> _DESCRIPTION OF THE TASK_
State how many lines of the material below contain the string "results", treating uppercase and lowercase as distinct. Give only the number.

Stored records
##########
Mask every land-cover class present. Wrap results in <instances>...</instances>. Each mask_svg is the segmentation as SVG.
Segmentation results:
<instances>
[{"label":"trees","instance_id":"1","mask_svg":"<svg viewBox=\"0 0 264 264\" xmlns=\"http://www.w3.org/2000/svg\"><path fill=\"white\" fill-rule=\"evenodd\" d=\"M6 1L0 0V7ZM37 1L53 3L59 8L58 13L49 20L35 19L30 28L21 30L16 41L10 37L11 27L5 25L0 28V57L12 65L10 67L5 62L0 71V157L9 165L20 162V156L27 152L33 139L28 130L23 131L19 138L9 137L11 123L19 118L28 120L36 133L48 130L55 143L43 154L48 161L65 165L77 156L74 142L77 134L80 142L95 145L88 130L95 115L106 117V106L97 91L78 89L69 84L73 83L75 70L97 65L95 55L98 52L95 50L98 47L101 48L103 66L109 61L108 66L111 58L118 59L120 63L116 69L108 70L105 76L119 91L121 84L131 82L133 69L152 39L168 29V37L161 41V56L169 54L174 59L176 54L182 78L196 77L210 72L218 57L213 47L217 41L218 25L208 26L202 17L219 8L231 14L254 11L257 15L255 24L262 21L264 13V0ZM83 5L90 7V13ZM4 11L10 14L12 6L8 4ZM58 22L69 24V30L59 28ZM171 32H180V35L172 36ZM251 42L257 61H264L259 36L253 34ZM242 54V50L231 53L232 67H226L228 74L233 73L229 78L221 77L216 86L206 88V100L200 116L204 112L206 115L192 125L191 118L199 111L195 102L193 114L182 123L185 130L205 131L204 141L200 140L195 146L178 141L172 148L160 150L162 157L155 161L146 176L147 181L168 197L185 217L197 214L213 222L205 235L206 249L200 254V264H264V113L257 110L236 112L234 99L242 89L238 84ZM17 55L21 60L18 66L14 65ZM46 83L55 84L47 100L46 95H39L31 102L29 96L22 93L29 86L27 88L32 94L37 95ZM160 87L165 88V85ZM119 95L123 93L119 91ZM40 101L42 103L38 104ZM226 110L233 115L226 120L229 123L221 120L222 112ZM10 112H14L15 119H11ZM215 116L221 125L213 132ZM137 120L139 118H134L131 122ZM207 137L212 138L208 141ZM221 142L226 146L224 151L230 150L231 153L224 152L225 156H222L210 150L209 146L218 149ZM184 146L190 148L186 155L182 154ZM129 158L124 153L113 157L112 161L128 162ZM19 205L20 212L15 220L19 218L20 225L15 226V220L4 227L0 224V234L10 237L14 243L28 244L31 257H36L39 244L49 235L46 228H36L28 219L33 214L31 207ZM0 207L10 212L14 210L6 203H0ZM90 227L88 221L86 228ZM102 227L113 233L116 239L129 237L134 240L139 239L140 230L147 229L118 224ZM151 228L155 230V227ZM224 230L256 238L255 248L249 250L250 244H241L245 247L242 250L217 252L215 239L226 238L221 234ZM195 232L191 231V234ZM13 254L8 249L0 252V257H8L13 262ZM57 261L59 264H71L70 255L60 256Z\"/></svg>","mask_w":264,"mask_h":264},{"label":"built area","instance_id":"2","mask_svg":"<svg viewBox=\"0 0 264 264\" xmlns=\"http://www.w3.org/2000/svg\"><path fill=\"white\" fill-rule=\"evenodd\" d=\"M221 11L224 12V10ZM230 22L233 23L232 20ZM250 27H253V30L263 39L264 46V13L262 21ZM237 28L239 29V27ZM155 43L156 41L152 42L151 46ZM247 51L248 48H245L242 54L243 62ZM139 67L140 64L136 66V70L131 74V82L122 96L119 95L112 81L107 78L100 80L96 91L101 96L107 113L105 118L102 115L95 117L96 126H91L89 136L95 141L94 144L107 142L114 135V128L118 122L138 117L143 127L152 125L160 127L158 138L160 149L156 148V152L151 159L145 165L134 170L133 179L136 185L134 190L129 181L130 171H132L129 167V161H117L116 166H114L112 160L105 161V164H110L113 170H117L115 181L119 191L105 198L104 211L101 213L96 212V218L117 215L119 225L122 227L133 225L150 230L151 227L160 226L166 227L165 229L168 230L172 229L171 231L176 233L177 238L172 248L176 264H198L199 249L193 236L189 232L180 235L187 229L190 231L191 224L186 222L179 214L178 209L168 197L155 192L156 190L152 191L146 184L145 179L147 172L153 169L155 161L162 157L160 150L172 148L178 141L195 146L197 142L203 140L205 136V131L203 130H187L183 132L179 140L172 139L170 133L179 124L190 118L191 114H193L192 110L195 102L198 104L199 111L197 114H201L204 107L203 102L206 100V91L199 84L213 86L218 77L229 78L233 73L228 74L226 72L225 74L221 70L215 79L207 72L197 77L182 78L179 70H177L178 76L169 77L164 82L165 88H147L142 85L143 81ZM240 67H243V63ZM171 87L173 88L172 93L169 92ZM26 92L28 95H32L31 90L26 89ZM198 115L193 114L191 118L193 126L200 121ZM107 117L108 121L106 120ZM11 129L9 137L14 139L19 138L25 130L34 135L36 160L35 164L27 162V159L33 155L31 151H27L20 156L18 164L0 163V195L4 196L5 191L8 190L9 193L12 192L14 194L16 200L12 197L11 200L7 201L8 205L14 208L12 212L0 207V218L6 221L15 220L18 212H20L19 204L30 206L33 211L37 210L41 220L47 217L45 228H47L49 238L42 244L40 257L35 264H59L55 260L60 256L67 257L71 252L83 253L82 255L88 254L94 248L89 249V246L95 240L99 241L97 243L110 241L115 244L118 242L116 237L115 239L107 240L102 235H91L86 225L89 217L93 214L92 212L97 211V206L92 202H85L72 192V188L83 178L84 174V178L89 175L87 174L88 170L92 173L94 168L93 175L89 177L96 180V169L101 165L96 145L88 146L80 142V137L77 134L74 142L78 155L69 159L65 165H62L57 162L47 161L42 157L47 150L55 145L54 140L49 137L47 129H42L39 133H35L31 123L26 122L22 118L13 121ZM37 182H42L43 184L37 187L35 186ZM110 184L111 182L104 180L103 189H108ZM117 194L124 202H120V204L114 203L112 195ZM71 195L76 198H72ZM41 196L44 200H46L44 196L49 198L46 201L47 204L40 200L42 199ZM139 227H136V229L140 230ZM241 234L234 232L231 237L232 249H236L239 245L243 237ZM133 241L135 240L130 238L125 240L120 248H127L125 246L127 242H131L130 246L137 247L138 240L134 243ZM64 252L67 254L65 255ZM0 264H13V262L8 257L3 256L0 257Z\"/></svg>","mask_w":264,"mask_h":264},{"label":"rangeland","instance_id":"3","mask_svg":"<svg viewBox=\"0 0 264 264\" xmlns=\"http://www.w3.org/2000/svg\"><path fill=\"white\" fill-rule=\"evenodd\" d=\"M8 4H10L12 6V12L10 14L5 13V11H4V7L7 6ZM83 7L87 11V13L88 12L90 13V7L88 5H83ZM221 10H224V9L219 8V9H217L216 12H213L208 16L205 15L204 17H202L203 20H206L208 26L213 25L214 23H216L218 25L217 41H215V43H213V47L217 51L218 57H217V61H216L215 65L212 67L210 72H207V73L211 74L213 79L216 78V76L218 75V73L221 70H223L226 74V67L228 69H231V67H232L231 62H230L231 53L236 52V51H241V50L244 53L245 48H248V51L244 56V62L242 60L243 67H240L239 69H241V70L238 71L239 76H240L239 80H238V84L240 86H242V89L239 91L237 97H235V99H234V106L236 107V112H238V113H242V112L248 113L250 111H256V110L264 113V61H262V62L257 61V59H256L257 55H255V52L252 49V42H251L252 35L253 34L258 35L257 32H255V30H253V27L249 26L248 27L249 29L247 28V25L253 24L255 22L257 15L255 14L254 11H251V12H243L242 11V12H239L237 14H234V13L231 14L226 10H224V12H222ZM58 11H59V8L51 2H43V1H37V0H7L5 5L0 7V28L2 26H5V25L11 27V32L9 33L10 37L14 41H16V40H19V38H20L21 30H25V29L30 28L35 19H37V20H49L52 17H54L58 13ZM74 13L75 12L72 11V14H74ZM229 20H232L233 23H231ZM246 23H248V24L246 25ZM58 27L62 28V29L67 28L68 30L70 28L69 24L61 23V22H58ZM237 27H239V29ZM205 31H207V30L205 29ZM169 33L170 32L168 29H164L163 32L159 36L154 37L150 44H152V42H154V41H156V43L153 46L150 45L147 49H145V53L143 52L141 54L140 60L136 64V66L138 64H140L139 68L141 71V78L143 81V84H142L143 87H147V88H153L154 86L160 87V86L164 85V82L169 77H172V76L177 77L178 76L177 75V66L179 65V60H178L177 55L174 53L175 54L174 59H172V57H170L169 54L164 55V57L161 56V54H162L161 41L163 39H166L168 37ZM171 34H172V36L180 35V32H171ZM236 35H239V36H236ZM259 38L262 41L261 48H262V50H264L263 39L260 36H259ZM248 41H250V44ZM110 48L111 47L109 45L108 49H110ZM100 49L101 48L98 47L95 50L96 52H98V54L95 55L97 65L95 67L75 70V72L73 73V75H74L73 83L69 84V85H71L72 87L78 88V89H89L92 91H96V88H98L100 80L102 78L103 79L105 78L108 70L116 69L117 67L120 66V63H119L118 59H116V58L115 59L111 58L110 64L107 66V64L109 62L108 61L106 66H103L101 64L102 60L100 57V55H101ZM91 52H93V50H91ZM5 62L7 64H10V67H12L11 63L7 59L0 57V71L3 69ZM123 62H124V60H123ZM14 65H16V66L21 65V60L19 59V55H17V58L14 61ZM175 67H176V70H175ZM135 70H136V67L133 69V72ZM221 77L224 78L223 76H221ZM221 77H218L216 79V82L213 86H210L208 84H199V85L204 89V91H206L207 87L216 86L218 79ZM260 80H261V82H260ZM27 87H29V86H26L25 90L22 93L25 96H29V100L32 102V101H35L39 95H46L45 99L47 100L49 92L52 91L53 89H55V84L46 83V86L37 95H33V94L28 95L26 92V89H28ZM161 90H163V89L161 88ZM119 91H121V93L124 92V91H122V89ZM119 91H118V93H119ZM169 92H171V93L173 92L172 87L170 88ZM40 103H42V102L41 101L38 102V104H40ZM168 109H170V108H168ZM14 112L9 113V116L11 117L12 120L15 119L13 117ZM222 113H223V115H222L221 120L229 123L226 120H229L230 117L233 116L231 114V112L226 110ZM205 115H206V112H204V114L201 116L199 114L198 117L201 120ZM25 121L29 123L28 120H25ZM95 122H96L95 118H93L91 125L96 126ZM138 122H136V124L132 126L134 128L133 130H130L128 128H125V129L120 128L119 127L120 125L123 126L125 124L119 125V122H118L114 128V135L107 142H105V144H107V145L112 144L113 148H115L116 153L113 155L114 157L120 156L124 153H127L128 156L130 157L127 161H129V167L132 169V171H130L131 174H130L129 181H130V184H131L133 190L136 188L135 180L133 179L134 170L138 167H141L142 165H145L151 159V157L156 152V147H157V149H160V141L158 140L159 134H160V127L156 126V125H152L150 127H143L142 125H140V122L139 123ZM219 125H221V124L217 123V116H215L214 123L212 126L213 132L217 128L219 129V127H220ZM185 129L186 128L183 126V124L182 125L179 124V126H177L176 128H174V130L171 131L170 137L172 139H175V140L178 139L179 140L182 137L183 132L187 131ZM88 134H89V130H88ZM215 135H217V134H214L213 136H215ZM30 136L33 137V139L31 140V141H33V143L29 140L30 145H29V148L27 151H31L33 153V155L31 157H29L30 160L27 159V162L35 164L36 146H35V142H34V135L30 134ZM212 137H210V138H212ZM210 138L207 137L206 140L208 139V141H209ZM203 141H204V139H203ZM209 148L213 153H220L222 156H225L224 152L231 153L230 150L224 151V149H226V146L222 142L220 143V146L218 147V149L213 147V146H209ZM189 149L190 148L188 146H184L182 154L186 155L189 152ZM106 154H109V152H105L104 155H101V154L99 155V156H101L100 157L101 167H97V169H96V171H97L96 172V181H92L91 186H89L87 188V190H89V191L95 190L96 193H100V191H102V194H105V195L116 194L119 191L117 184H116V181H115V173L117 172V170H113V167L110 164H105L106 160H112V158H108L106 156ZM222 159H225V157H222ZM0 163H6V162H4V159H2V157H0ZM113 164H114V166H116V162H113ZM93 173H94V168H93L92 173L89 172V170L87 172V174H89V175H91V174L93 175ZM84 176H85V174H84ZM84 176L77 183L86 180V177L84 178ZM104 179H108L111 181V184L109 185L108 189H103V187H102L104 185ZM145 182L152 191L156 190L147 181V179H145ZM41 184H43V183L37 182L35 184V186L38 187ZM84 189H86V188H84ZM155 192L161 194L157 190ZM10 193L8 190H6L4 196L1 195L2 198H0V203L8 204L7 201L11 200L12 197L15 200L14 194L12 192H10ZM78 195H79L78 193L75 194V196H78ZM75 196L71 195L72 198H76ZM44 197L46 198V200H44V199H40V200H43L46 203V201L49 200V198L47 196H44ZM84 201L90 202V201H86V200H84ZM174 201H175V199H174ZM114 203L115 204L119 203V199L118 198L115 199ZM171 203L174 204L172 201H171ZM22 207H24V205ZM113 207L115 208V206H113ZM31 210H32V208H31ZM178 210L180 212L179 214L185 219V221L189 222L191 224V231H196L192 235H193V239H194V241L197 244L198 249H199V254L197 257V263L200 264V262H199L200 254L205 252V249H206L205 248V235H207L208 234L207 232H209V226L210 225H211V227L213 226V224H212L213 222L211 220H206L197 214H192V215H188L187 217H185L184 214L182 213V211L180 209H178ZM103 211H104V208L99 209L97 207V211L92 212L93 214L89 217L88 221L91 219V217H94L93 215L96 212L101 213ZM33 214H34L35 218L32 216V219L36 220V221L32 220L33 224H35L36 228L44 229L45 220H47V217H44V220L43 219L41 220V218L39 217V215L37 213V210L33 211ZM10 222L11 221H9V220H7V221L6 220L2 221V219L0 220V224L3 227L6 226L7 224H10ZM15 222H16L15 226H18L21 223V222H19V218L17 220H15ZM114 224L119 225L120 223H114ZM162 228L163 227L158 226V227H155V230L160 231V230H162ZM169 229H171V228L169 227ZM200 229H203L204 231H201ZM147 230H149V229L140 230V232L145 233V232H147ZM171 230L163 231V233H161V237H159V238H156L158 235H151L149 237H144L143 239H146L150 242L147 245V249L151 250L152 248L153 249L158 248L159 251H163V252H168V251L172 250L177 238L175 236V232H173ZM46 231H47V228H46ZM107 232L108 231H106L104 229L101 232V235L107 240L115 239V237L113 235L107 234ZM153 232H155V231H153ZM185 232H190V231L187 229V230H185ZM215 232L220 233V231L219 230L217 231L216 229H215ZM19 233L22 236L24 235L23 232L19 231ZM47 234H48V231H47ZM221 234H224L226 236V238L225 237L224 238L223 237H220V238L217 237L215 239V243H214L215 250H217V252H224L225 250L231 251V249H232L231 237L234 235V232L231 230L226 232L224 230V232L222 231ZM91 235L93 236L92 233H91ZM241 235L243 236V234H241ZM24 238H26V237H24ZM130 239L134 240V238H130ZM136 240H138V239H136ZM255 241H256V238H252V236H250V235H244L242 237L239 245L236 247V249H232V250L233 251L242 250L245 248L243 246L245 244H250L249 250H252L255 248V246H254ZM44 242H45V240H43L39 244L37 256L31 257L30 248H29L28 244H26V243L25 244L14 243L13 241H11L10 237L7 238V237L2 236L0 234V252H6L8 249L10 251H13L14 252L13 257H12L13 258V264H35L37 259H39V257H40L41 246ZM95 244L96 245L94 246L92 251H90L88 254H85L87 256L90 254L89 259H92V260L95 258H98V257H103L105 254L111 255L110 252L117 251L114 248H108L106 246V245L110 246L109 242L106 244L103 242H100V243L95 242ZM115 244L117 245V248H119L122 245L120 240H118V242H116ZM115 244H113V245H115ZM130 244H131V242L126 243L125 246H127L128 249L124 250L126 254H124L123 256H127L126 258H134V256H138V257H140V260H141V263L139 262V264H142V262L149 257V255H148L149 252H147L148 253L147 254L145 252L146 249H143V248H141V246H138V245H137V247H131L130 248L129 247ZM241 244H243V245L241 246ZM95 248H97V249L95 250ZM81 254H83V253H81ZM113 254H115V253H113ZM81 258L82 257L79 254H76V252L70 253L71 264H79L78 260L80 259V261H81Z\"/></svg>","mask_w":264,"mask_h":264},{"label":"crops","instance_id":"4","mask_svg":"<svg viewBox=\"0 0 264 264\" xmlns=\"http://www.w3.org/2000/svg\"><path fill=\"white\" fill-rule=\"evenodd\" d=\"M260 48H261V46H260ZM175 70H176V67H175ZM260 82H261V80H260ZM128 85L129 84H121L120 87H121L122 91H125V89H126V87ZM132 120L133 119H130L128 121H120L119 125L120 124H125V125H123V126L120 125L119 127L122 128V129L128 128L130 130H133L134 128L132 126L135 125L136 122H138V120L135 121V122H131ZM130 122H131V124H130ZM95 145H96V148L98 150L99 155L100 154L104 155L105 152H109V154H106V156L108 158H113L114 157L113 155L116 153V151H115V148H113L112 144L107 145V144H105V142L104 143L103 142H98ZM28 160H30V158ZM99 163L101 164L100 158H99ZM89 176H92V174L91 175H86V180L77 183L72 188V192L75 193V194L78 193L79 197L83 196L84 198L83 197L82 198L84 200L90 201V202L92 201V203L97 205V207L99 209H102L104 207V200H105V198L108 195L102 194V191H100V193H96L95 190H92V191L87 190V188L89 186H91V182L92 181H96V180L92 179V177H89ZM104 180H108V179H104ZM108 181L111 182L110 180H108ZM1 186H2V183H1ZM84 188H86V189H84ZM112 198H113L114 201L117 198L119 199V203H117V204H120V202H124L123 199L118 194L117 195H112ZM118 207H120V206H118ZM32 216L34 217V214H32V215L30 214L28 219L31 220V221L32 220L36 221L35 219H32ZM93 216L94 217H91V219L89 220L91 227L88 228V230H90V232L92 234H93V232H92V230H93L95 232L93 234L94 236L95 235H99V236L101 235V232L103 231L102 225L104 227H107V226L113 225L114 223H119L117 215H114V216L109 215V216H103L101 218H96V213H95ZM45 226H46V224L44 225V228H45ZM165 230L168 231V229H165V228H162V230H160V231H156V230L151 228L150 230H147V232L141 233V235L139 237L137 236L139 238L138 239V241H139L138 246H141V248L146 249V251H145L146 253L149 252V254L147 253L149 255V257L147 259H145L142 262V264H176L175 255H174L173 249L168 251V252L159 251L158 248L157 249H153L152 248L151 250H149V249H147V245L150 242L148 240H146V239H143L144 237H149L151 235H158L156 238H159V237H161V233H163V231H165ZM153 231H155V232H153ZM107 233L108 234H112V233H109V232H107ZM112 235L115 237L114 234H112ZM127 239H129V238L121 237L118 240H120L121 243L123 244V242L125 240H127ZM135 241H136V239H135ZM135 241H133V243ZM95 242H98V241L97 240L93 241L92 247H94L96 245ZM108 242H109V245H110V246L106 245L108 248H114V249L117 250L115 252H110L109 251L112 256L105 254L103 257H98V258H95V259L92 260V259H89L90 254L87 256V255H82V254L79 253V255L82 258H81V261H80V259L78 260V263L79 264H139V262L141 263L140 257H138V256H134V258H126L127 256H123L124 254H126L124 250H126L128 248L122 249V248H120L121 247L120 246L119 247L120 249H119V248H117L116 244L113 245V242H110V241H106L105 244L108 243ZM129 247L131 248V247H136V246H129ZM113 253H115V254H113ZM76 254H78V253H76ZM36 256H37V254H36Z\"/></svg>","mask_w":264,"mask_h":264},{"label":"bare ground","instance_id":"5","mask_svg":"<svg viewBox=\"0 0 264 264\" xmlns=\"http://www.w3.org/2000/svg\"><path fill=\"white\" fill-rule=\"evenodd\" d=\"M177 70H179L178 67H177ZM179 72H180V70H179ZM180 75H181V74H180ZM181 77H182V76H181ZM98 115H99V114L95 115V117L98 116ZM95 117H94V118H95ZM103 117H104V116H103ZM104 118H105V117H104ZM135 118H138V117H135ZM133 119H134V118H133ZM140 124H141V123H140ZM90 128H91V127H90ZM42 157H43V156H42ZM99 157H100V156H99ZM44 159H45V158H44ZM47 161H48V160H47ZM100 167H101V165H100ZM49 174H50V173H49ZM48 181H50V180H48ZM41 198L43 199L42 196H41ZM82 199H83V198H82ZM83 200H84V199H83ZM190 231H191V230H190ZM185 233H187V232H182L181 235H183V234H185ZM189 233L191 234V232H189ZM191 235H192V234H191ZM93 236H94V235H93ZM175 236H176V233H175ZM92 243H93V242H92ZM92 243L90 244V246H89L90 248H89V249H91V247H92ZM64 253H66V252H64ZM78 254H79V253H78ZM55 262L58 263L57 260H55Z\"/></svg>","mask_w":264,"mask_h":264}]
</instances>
##########
> _COMPLETE RESPONSE_
2